Software is sometimes done

In the midst of the recent brouhaha about Markdown1, Craig Mod posted an interesting tweet about the nature of software. In response to John Gruber’s assertion that the original version of Markdown doesn’t need a significant amount of work, he said this:

This gave me pause, because it flies in the face of a very common mantra in the design world. Sure enough, it didn’t take long for another big name in Design to throw down the words many of us have said over and over:

This happened a while ago, but I can’t stop thinking about it. Craig is one of my favorite thinker-writers (hey, if singer-songwriter is a real word, this is totally a real word as well), so I didn’t want to treat it as just another easily-refuted throwaway comment.

The fact is that it isn’t that long ago that software was actually done when it came out. It’s only a couple of decades ago that software showed up on a CD-ROM and we made videos about how to use it:

Windows 95 video

When Windows 95 came out, it was done. Yes, there were some patches to it, but they were few and far between, and in general quite difficult to come by. But of course, then the Internet and App Stores happened in full force, and suddenly we decided that “Software is never done”. In some sense this is certainly true. There are always bugs to fix, things to improve, more features to add, unused features to remove — and of course, the SaaS model makes it all so easy. But I wonder if we’ve taken this a bit too far.

A fairly recent example that comes to mind is email software Sparrow’s acquisition by Google. Man, did we freak out about that one. The thing is though, the software didn’t suddenly stop working just because it was “done.” It was still there, it was still great, and it still works to this day. But that’s not good enough for us any more. Things have to keep getting better and better. And that’s fine — I’m not arguing against progress. In fact, I deliberately turn off automatic app updates on my phone because I love updates and release notes so much.

But I also wonder if our obsession with the never-doneness of software — the inherent throw-awayness of our MVP and test-and-learn culture — is having a negative effect on the quality and lasting meaning of the software we make. I’m reminded of Jennifer Fraser’s words in her article What I Bring to UX From … Architecture:

As an architect, the implicit permanence of designing a building carries with it a sense of responsibility… I can’t help but wonder if we would have better designed products if some of that responsibility and sense of permanence of architecture found its way into what we do as user experience designers.

And here’s Tony Fadell, talking about the creation of the Nest thermostat:

Fadell looks out at the Manhattan skyline and says that he always wanted to be an architect; that buildings stay beautiful forever but digital devices are quickly obsolete. “You look at hardware or software five years later? They’re crap. You would never use them again. People use architecture all the time.”

His voice rises. “What is our form of architecture? What is the thing that lasts of beauty?”

Or consider Dmitri Fadeyev’s words in a discussion about Russian architecture:

What’s interesting about this type of architecture is that its aim goes far beyond that of creating a functional underground system. Its aim is to promote a political ideal, and it does it through beauty by enriching lives of the people who get to experience it. The question here isn’t: how do we solve the problem of creating a metro station in an efficient manner – instead the question is: how do we create a station that elevates people’s mood and inspires their lives. This architecture isn’t there just to help you live – it makes life worth living.

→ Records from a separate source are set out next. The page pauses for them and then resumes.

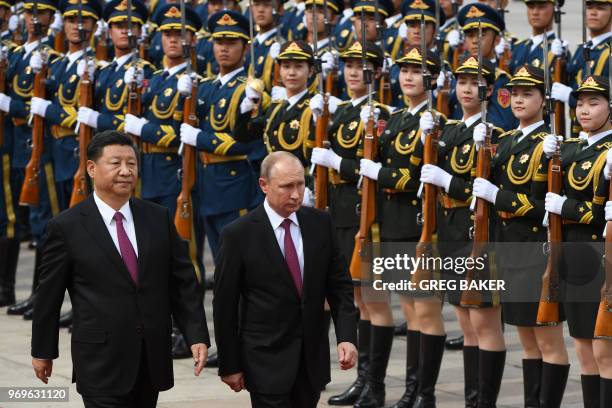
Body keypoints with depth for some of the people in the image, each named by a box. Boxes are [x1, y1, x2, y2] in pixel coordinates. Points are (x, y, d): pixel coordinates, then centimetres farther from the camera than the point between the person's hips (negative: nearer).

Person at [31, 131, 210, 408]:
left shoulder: (159, 218, 6)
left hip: (152, 360, 4)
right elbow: (48, 294, 2)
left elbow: (183, 282, 7)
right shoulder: (67, 227, -5)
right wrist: (42, 351, 7)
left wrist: (197, 336, -1)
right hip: (101, 362, -4)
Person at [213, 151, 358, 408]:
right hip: (266, 360, -4)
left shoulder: (320, 223, 3)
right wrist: (229, 365, -4)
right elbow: (224, 305, -4)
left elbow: (340, 286, 6)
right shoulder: (239, 234, -9)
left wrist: (347, 337, -8)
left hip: (313, 358, 4)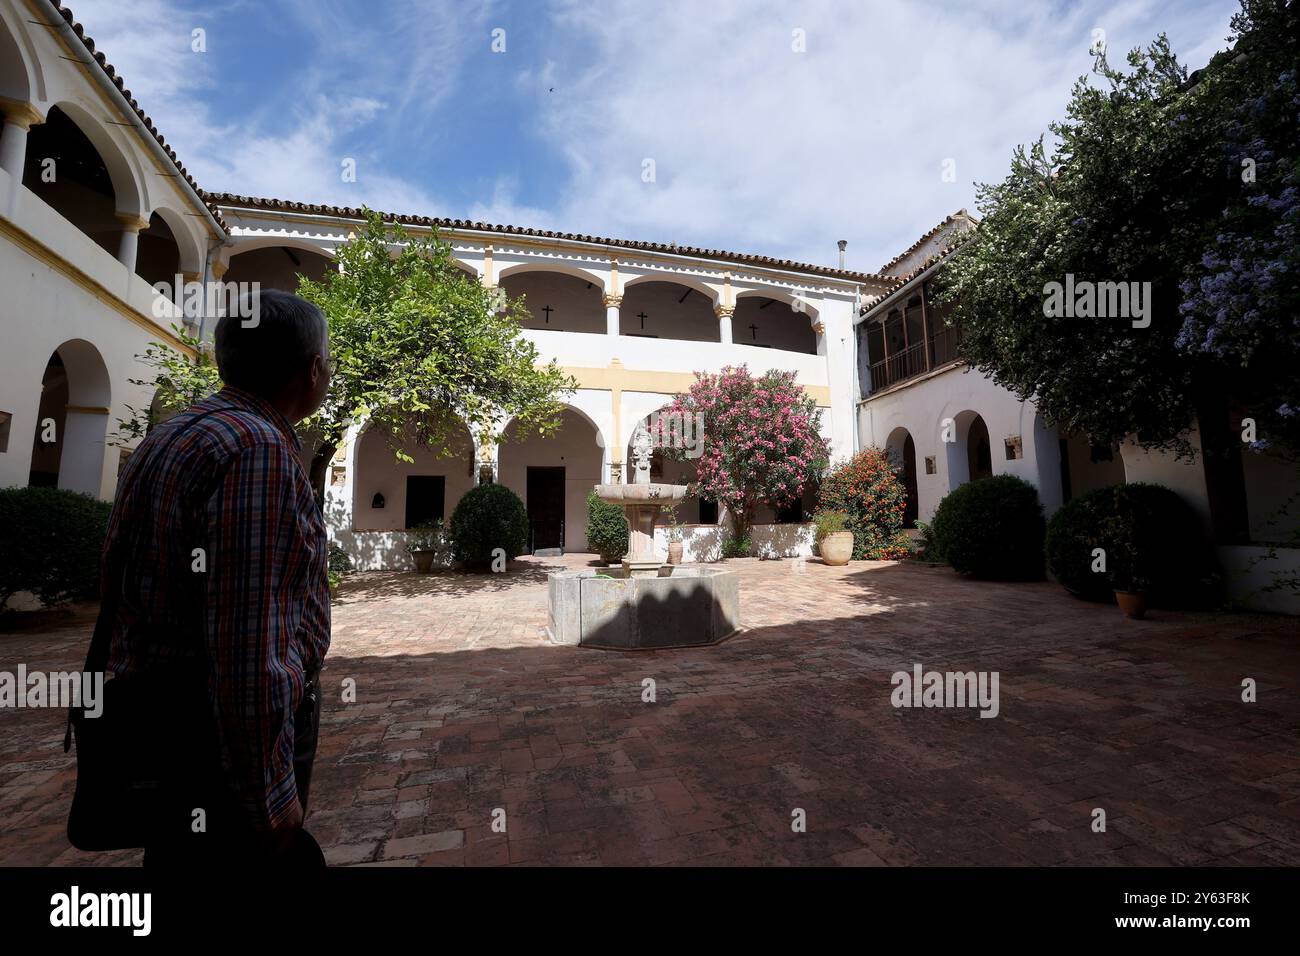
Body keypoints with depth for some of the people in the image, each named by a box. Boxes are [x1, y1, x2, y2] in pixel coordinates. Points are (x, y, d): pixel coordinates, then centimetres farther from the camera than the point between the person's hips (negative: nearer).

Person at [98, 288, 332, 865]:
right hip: (223, 748, -10)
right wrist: (276, 814, -19)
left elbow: (126, 590, 15)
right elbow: (248, 649, -27)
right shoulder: (260, 451, -24)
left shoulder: (175, 436, 8)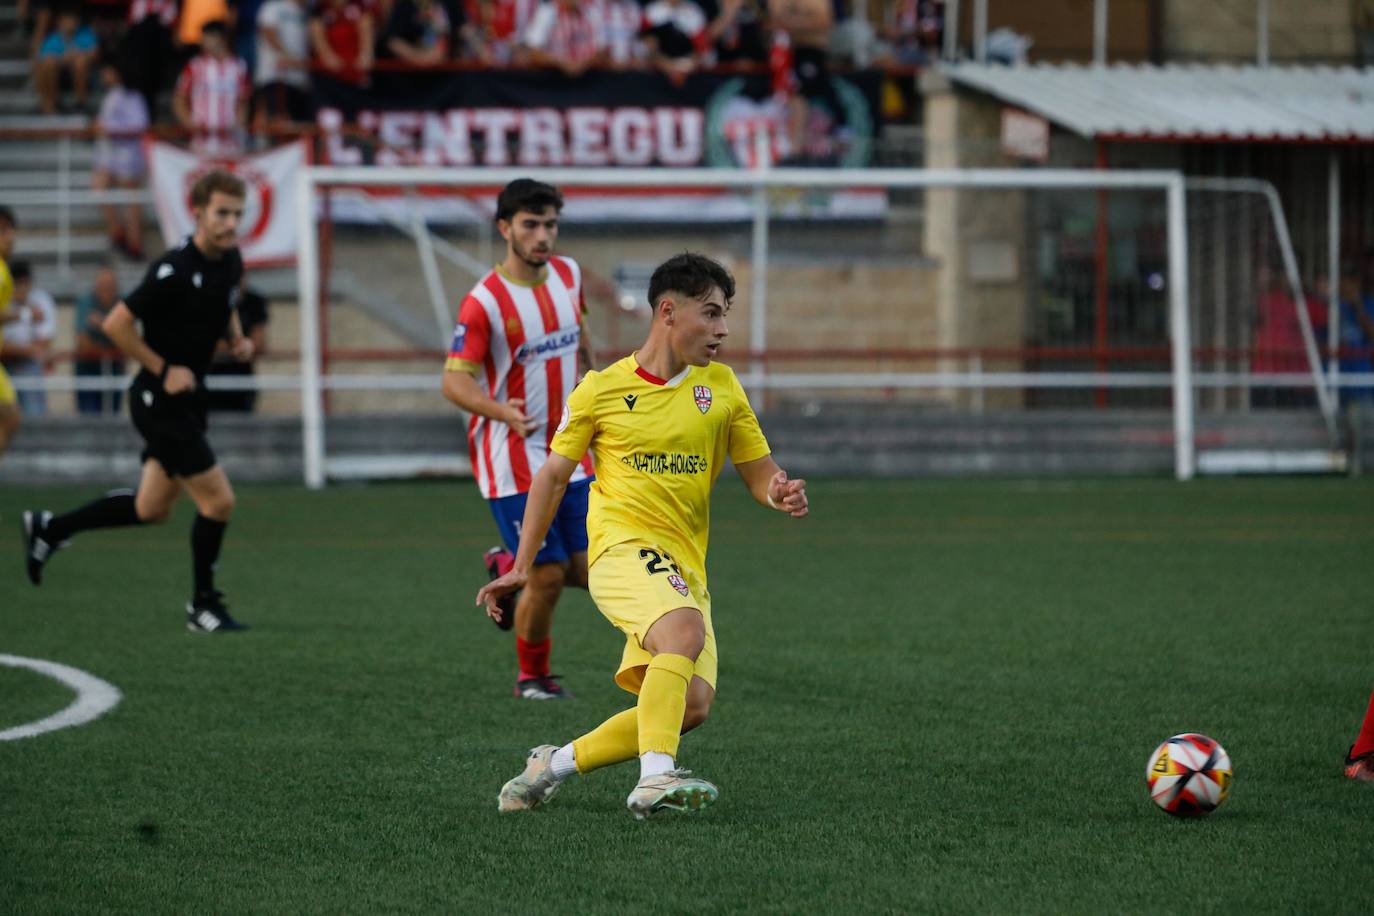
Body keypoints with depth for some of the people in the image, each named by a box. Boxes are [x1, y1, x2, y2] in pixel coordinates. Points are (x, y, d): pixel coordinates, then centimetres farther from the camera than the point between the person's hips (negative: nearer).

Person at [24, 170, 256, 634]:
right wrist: (163, 370, -18)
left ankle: (50, 529, 32)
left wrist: (238, 339, 5)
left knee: (151, 509, 16)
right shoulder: (174, 270, -23)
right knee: (218, 500, -8)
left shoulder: (230, 261, 3)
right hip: (159, 400, -9)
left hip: (186, 398, 9)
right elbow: (116, 324, -20)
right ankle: (203, 605, 8)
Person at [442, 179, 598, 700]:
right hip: (512, 457, -6)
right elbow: (454, 382, -20)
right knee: (548, 577, -8)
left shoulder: (568, 274, 3)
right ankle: (532, 677, 16)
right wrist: (505, 413, -36)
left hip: (567, 453, 6)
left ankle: (508, 570, 31)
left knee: (589, 572, 1)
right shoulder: (484, 302, -17)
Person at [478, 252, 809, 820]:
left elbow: (759, 472, 13)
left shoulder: (721, 386, 10)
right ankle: (655, 780, -43)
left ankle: (557, 763, 8)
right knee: (685, 630, -34)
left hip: (685, 564, 5)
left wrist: (781, 493, -12)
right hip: (622, 545, -5)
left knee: (693, 705, -8)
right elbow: (554, 475, 11)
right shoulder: (601, 390, 1)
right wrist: (522, 567, 10)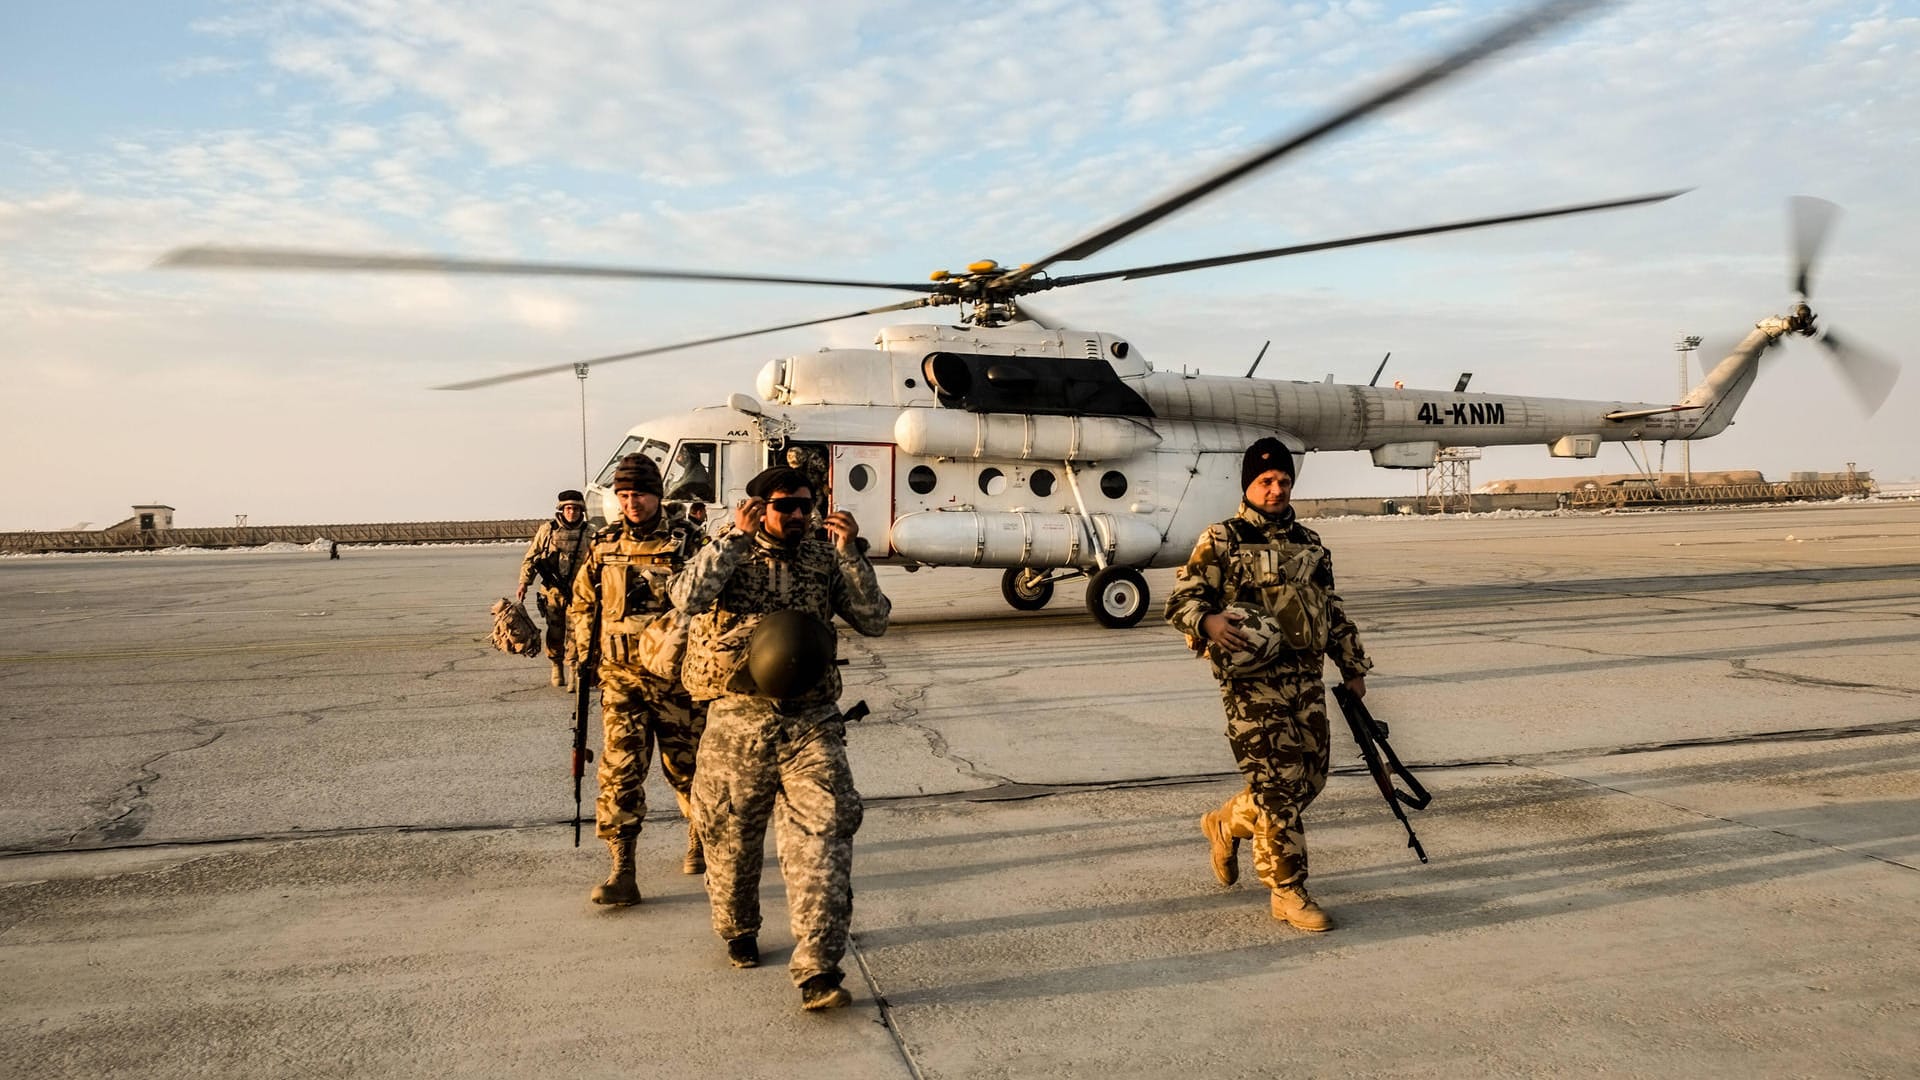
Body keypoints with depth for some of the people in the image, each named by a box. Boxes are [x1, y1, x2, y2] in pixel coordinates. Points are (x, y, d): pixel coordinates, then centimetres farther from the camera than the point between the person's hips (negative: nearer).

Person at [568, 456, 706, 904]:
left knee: (685, 765, 11)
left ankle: (700, 838, 37)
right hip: (620, 678, 2)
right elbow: (582, 606, 15)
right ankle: (622, 874, -3)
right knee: (619, 771, -5)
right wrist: (586, 658, 8)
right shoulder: (602, 547, 5)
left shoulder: (684, 545, -4)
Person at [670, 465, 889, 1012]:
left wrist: (849, 554, -11)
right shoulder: (729, 553, 2)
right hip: (738, 721, 0)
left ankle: (817, 969, -11)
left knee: (822, 838, -12)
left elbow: (874, 620, -2)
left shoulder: (825, 557, 6)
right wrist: (736, 537, -18)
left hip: (812, 723, 0)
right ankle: (738, 930, 41)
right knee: (732, 836, 14)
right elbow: (689, 598, -19)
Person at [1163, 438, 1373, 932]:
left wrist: (1353, 668, 21)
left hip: (1306, 679, 7)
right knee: (1278, 785, -8)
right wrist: (1208, 622, -27)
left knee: (1310, 778, 10)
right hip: (1252, 682, -6)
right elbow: (1180, 601, -6)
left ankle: (1226, 823, 34)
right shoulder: (1221, 541, -2)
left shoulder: (1310, 543, 17)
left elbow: (1333, 610, 24)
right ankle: (1288, 892, 2)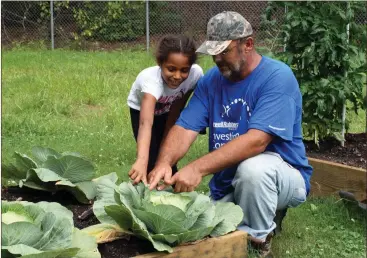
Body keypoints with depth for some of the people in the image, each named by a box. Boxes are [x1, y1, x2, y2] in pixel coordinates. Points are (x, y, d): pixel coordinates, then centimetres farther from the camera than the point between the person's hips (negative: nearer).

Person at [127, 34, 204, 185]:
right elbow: (146, 123, -60)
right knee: (152, 158, -15)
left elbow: (176, 109, -17)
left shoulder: (196, 74, -33)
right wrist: (142, 160, -75)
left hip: (166, 110, 3)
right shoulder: (151, 79, -45)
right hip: (142, 109, -3)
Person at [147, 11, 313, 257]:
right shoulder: (211, 80, -1)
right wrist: (164, 163, -33)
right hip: (227, 187, 6)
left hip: (283, 176, -6)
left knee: (252, 167, -37)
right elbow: (184, 128, -11)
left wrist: (198, 168, -41)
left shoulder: (277, 77, -21)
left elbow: (257, 140, -32)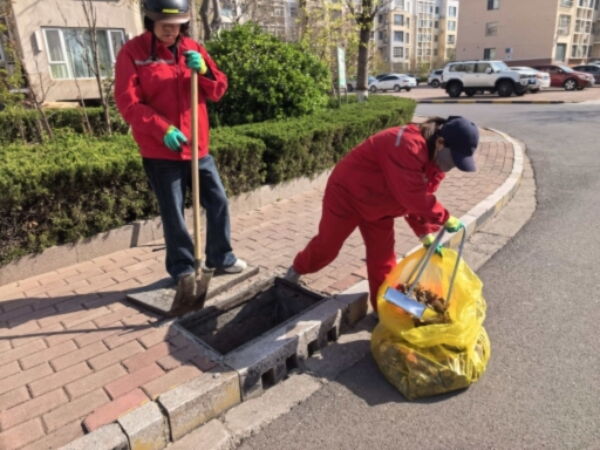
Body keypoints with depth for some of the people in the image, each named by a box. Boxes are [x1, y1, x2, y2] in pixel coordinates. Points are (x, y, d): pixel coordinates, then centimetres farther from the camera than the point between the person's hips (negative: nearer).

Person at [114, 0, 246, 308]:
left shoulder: (194, 49, 8)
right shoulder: (132, 52, -6)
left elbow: (218, 92, 5)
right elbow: (128, 103, -11)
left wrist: (203, 70, -14)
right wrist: (163, 129, -22)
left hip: (198, 146, 5)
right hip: (159, 151, -4)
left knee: (218, 201, 9)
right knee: (173, 213, 3)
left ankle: (221, 258, 27)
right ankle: (183, 270, 19)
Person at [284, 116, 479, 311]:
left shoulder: (435, 160, -5)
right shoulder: (407, 146, -36)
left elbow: (420, 199, -1)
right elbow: (412, 197, -38)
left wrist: (426, 234, -11)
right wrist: (445, 218, -27)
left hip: (379, 207, 8)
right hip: (347, 194, -8)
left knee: (383, 257, 7)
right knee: (327, 245, 7)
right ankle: (296, 270, 37)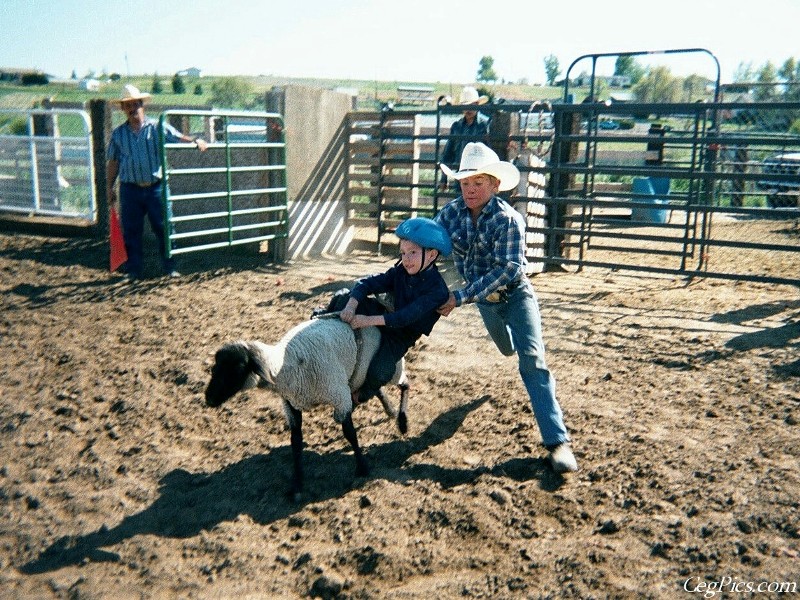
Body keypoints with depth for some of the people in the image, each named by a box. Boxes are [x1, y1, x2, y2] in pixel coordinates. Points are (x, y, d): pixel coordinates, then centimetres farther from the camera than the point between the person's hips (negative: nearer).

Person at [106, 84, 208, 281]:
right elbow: (112, 162, 12)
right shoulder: (118, 134, 9)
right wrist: (109, 187, 9)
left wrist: (196, 141, -27)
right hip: (130, 189, 2)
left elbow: (179, 137, -7)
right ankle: (133, 271, 16)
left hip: (156, 187, -2)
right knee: (131, 231, 6)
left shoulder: (157, 127, 3)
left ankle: (170, 268, 13)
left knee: (163, 228, 2)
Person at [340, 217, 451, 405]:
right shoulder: (400, 272, -5)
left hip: (402, 335, -5)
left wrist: (369, 320, -39)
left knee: (379, 372, -26)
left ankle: (361, 394, 6)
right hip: (386, 317, 5)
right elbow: (369, 283, -15)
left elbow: (406, 317, -32)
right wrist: (351, 305, -35)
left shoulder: (437, 289, -24)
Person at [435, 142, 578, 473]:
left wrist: (461, 297, -38)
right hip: (483, 298, 5)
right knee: (507, 348, 30)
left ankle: (557, 440, -20)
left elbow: (507, 271, -35)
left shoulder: (508, 219, -30)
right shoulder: (451, 212, -16)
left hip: (515, 294, -5)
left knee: (531, 359, -19)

I do wonder what would happen if we felt the weight of responsibility a little more when we’re designing software. What if we go into a project as if the design we come up with might not only be done at some point, but might be around for 100 years or more? Would we make it fit into the web environment better, give it a timeless aesthetic, and spend more time considering the consequences of our design decisions?

Coming back to Craig Mod’s tweet, I have to say that on reflection I agree with him. We need more software that’s done — not all of it, just more of it. Just like we’re always going to have prefab buildings to serve a particular function at a particular time, software that continues to change and improve pushes us forward and is absolutely necessary. But maybe it’s ok for Markdown to be done. Or Sparrow. Or that app you’re working on. And by going into it with a realization that this is going to be done some day, you might even make something that lasts for decades.


  1. The details of the Markdown argument between John Gruber and Jeff Atwood isn’t the point of this article, so don’t worry if you missed it.